RAIN CEO Debbie Warren told the Blade that HB 2 has adversely impacted many of her organization’s clients. She said the days of protests and violence that took place in the city in September after an officer with the Charlotte-Mecklenburg Police Department fatally shot Keith Scott have heightened anxiety.

Warren also noted McCrory, who is the former mayor of Charlotte, signed HB 2 a month after the Charlotte City Council approved a measure that added sexual orientation and gender identity to the city’s nondiscrimination ordinance.

“It’s really been a very horrifying time,” Warren told the Blade. “We were so elated when our protections passed by the City Council. We were really elated and really proud.”
HB 2 has been ‘disaster’ for N.C.

North Carolina Attorney General Roy Cooper, who is running against McCrory, has repeatedly said on the campaign trail that HB 2 has cost the state hundreds of millions of dollars in lost business.

The National Basketball Association this summer announced the 2017 NBA All Star Game would take place in New Orleans as opposed to Charlotte. The NCAA, the National Collegiate Athletic Association and the Atlantic Coast Conference have also cancelled their championships that had been scheduled to take place in North Carolina.

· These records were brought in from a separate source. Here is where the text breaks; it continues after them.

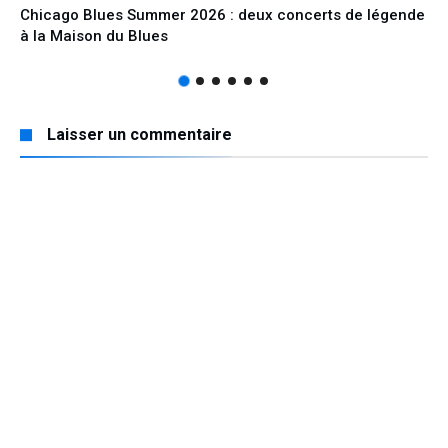
Chicago Blues Summer 2026 : deux concerts de légende
à la Maison du Blues
Laisser un commentaire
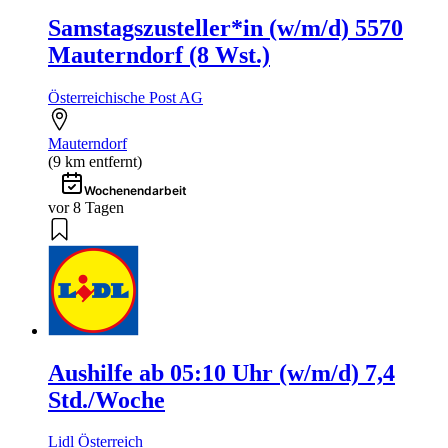
Samstagszusteller*in (w/m/d) 5570
Mauterndorf (8 Wst.)
Österreichische Post AG
Mauterndorf
(9 km entfernt)
Wochenendarbeit
vor 8 Tagen
Aushilfe ab 05:10 Uhr (w/m/d) 7,4
Std./Woche
Lidl Österreich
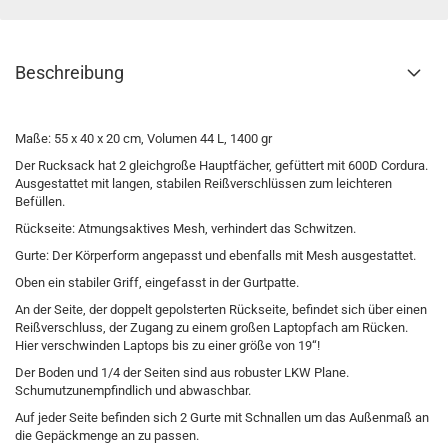
Beschreibung
Maße: 55 x 40 x 20 cm, Volumen 44 L, 1400 gr
Der Rucksack hat 2 gleichgroße Hauptfächer, gefüttert mit 600D Cordura.
Ausgestattet mit langen, stabilen Reißverschlüssen zum leichteren
Befüllen.
Rückseite: Atmungsaktives Mesh, verhindert das Schwitzen.
Gurte: Der Körperform angepasst und ebenfalls mit Mesh ausgestattet.
Oben ein stabiler Griff, eingefasst in der Gurtpatte.
An der Seite, der doppelt gepolsterten Rückseite, befindet sich über einen
Reißverschluss, der Zugang zu einem großen Laptopfach am Rücken.
Hier verschwinden Laptops bis zu einer größe von 19“!
Der Boden und 1/4 der Seiten sind aus robuster LKW Plane.
Schumutzunempfindlich und abwaschbar.
Auf jeder Seite befinden sich 2 Gurte mit Schnallen um das Außenmaß an
die Gepäckmenge an zu passen.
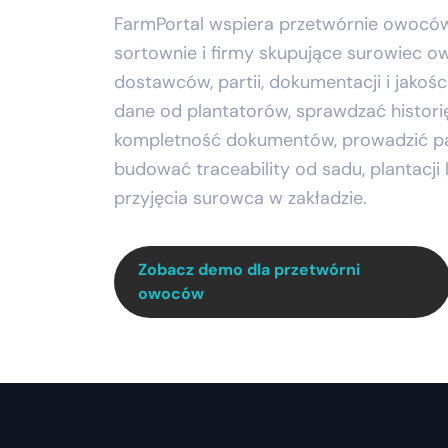
FarmPortal wspiera przetwórnie owoców,
sortownie i firmy skupujące surowiec o
dostawców, partii, dokumentacji i jakoś
dane od plantatorów, sprawdzać histor
kompletność dokumentów, prowadzić pas
budować traceability od sadu, plantacj
przyjęcia surowca w zakładzie.
Zobacz demo dla przetwórni
owoców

“House Bill 2 is a disaster,” says lieutenant gubernatorial candidate Linda Coleman in a campaign ad that is currently airing on North Carolina television stations. “Right now North Carolina is showing how not to create jobs.”

Former state Rep. Deborah Ross, who is running against U.S. Sen. Richard Burr (R-N.C.) and former state Sen. Josh Stein, who hopes to succeed Cooper as attorney general, have also highlighted their opposition to HB 2 in their respective campaigns. Candidates running against members of the North Carolina Legislature who voted for the controversial law have also noted it on the campaign trail.

“Our state is not a state that is represented by HB 2 that excludes folks,” said Brittany Desgages, a field organizer with TurnOUT NC, a campaign the Human Rights Campaign and the Equality North Carolina launched to encourage LGBT North Carolinians to vote, on Saturday during an event in Charlotte.

Chelsea Clinton, HRC President Chad Griffin, Equality North Carolina Executive Director Chris Sgro and director Lee Daniels also spoke to the more than 200 people who were in attendance.

“We are not this,” said Sgro, referring to HB 2.

Cooper criticized over ‘bathroom plan’
McCrory in September described HB 2 as “common sense” in a campaign ad.
A large billboard with a picture of a girl that the North Carolina Values Coalition placed along I-40/85 near Graham, N.C., asks Cooper whether he would allow a boy to use the same bathroom that she does. An ad that the anti-LGBT group released last week criticizes him over his “bathroom plan.”

The American Civil Liberties Union and Lambda Legal have filed a lawsuit against HB 2 on behalf of four LGBT North Carolinians. The Justice Department in May brought its own challenge against the state over the law.

U.S. District Judge Thomas Schroeder in August ruled the University of North Carolina could not enforce HB 2 because it likely violates Title IX of the U.S. Education Amendments of 1972 that prohibits schools receiving federal funds from discriminating on the basis of sex. McCrory in September quietly withdrew the lawsuit that his administration filed against the White House over its decision to challenge the law.

Cox told the Blade she remains optimistic that HB 2 would be repealed if voters elect Democrats to the Legislature.

“I’m really hopeful that the Legislature does their job and repeals it and then it goes to attorney general cooper’s desk if he is governor (and he) would sign it,” she said. “We’d be good to go.”

Williams agreed.

“At this point I have to be optimistic,” he told the Blade. “It’s kind of what keeps a lot of us going right now; this hope that we will get people into power this election that are going to protect us and are going to establish our rights and make discrimination against us illegal.”

Warren said she would be “elated” if Hillary Clinton, Cooper and other Democrats were to win in North Carolina.

“I would be relieved for the people we serve that there are people in office who care about their needs,” she told the Blade, stressing she was speaking in her own capacity.